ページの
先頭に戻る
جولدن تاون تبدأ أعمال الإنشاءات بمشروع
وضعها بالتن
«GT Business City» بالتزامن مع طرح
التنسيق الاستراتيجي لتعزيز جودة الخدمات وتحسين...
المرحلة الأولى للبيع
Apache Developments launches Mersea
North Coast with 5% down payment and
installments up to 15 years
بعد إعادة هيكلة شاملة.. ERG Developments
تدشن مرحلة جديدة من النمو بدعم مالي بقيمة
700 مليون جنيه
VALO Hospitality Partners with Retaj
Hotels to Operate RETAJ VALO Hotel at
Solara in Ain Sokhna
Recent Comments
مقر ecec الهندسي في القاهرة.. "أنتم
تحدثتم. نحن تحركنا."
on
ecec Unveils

### Directions
Reproduce every single entry above exactly.

### Exercise response
ページの
先頭に戻る
جولدن تاون تبدأ أعمال الإنشاءات بمشروع
وضعها بالتن
«GT Business City» بالتزامن مع طرح
التنسيق الاستراتيجي لتعزيز جودة الخدمات وتحسين...
المرحلة الأولى للبيع
Apache Developments launches Mersea
North Coast with 5% down payment and
installments up to 15 years
بعد إعادة هيكلة شاملة.. ERG Developments
تدشن مرحلة جديدة من النمو بدعم مالي بقيمة
700 مليون جنيه
VALO Hospitality Partners with Retaj
Hotels to Operate RETAJ VALO Hotel at
Solara in Ain Sokhna
Recent Comments
مقر ecec الهندسي في القاهرة.. "أنتم
تحدثتم. نحن تحركنا."
on
ecec Unveils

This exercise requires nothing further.